====== Text for analysis ======
In mid-March, as Covid-19 spread through the US, upscale department store Nordstrom announced it would close its stores in the US, Canada, and Puerto Rico to help slow the outbreak. Those stores included all 116 full-line Nordstrom department stores in those regions. Sixteen of those shops, or nearly 14%, will never reopen, the company said on May 5.
It’s not likely to be the last retailer to turn temporary closures into permanent ones. “Nordstrom is probably one of the healthier businesses, at least in the department store channel,” says Doug Stephens, founder of the Retail Prophet consultancy and author of multiple books on retail, including a forthcoming title on business after the pandemic. “If they’re taking that sort of reflective look at their physical footprint, I suspect others will as well.”
Some stores might reopen only to close for good shortly after, as it becomes clear they won’t last. Lord & Taylor is even planning to reopen its 38 department stores just to liquidate inventory in a bankruptcy it’s not expected to survive, according to Reuters.
======
What to do =
Write out the portion of the passage on Nordstrom's store closures starting at "In mid-March, as" and ending at "said on May 5.", word for word.
====== Data ======
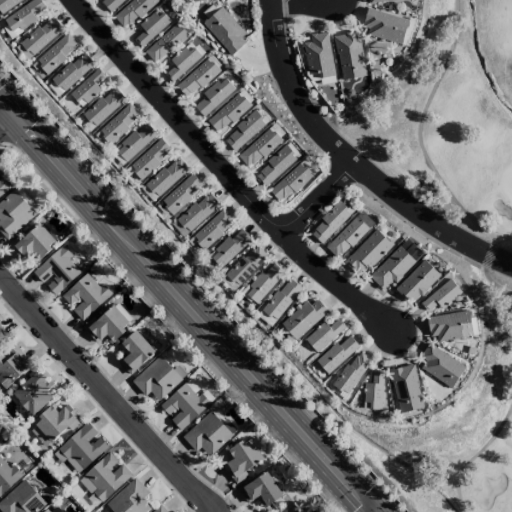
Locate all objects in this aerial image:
building: (380, 1)
building: (110, 3)
road: (298, 3)
building: (7, 4)
building: (132, 12)
building: (23, 16)
building: (385, 26)
building: (151, 27)
building: (225, 30)
building: (39, 38)
building: (165, 43)
building: (56, 53)
building: (318, 55)
building: (349, 56)
building: (182, 62)
building: (73, 71)
building: (196, 78)
building: (87, 88)
building: (214, 96)
road: (4, 107)
building: (104, 107)
building: (228, 113)
road: (4, 115)
park: (462, 115)
building: (119, 122)
building: (244, 131)
building: (136, 142)
building: (261, 145)
building: (150, 158)
road: (354, 162)
building: (276, 165)
road: (228, 172)
building: (167, 177)
building: (292, 180)
building: (3, 186)
building: (179, 196)
road: (319, 198)
building: (197, 212)
building: (13, 214)
building: (330, 222)
building: (213, 228)
building: (349, 235)
building: (33, 244)
building: (228, 249)
building: (368, 253)
building: (246, 265)
building: (393, 267)
building: (56, 271)
building: (417, 282)
building: (264, 283)
building: (441, 296)
building: (85, 297)
building: (279, 302)
road: (189, 312)
building: (303, 319)
building: (106, 326)
building: (450, 326)
building: (323, 335)
building: (3, 336)
building: (134, 352)
building: (336, 355)
building: (12, 366)
building: (441, 367)
building: (352, 372)
building: (157, 378)
building: (406, 388)
building: (374, 391)
building: (34, 392)
road: (104, 392)
building: (183, 406)
building: (53, 424)
building: (208, 434)
building: (81, 448)
park: (463, 450)
building: (21, 458)
building: (242, 460)
building: (7, 476)
building: (105, 477)
building: (260, 491)
building: (22, 499)
building: (129, 499)
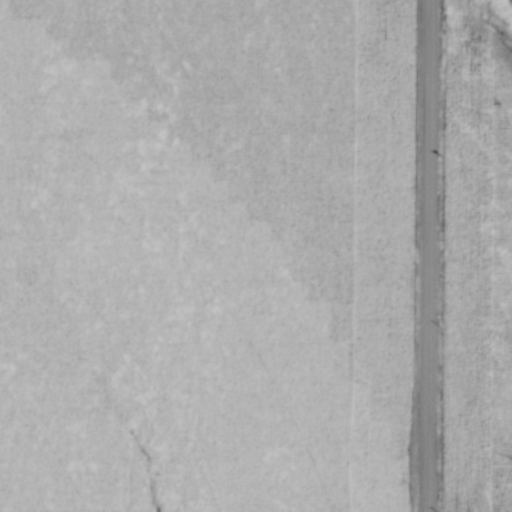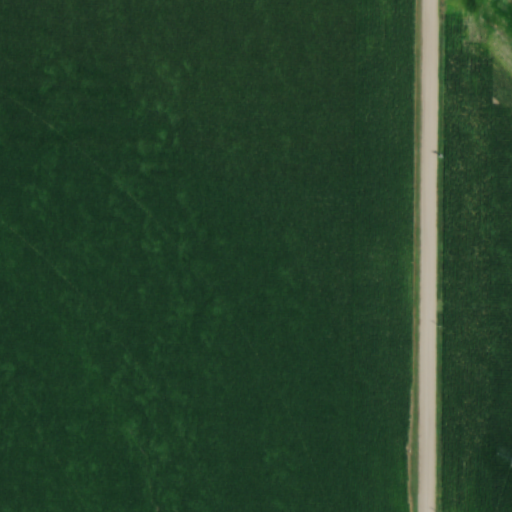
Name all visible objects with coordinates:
crop: (199, 255)
road: (429, 256)
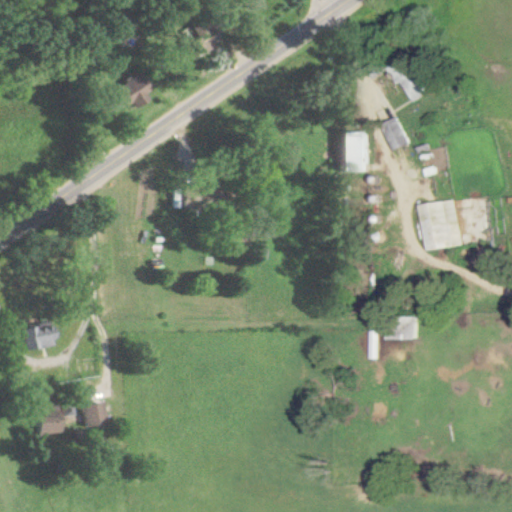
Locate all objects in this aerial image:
road: (314, 15)
building: (402, 69)
building: (132, 92)
road: (179, 123)
building: (396, 134)
building: (354, 152)
building: (442, 225)
road: (86, 317)
building: (35, 336)
building: (92, 415)
building: (45, 419)
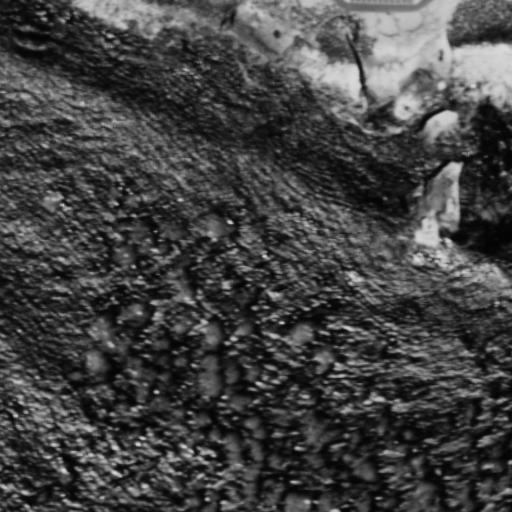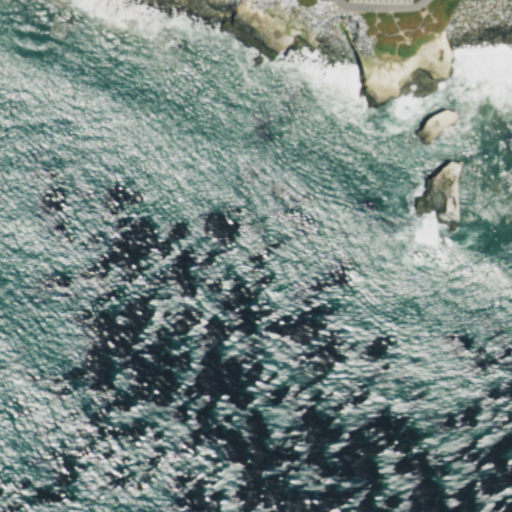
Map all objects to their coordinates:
parking lot: (388, 0)
park: (168, 4)
road: (379, 6)
road: (429, 17)
road: (420, 20)
road: (393, 23)
road: (413, 26)
park: (479, 28)
road: (375, 29)
road: (399, 33)
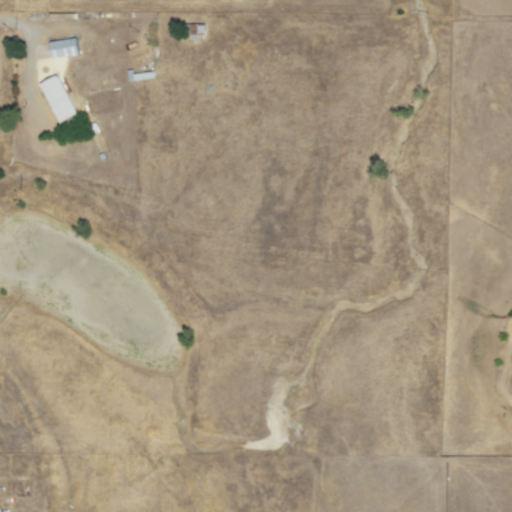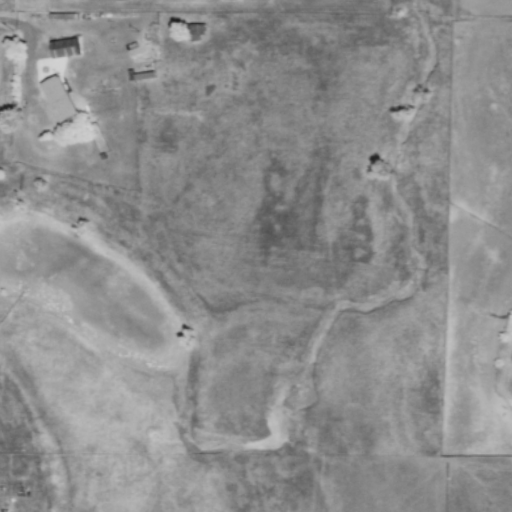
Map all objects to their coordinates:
building: (63, 48)
building: (57, 98)
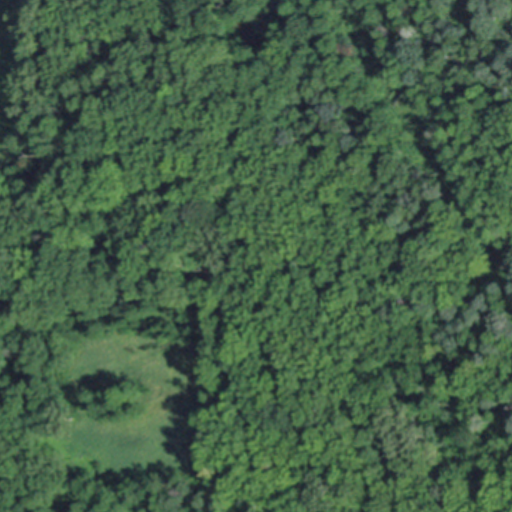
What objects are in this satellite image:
river: (116, 45)
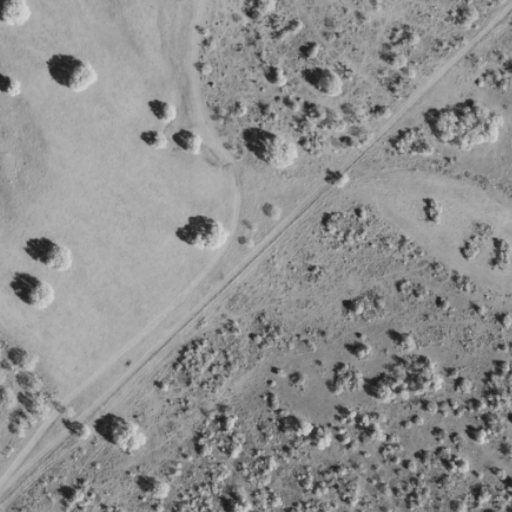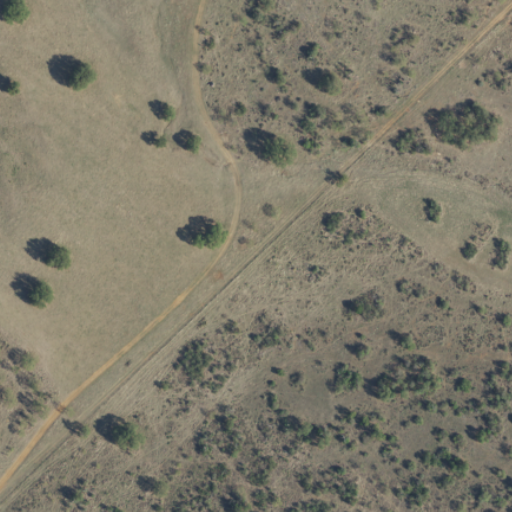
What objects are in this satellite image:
road: (184, 270)
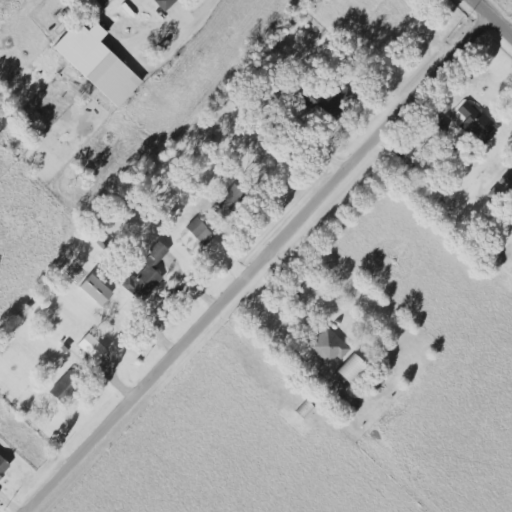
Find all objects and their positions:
building: (164, 3)
road: (495, 15)
building: (97, 62)
building: (475, 122)
building: (231, 198)
building: (199, 231)
road: (260, 263)
building: (146, 273)
building: (95, 289)
road: (303, 302)
building: (92, 346)
building: (327, 346)
building: (351, 368)
building: (64, 386)
building: (305, 409)
building: (3, 465)
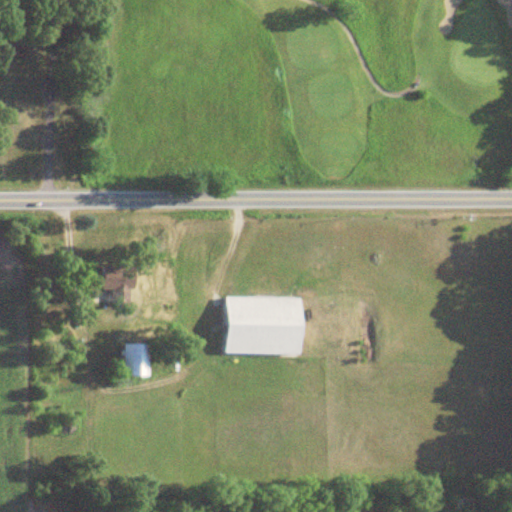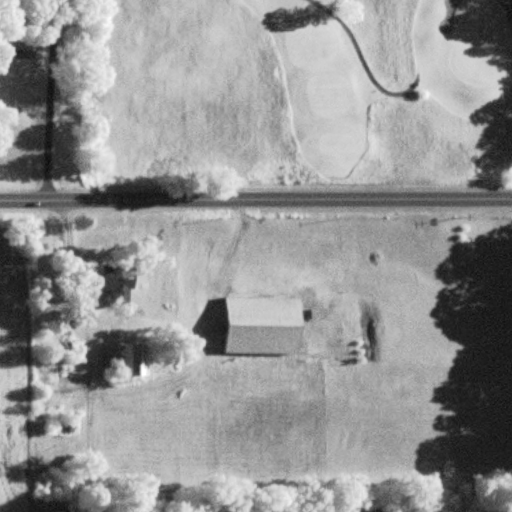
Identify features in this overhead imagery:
park: (296, 87)
road: (49, 100)
road: (256, 201)
building: (114, 283)
building: (257, 326)
building: (129, 360)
======
Reply =
In mid-March, as Covid-19 spread through the US, upscale department store Nordstrom announced it would close its stores in the US, Canada, and Puerto Rico to help slow the outbreak. Those stores included all 116 full-line Nordstrom department stores in those regions. Sixteen of those shops, or nearly 14%, will never reopen, the company said on May 5.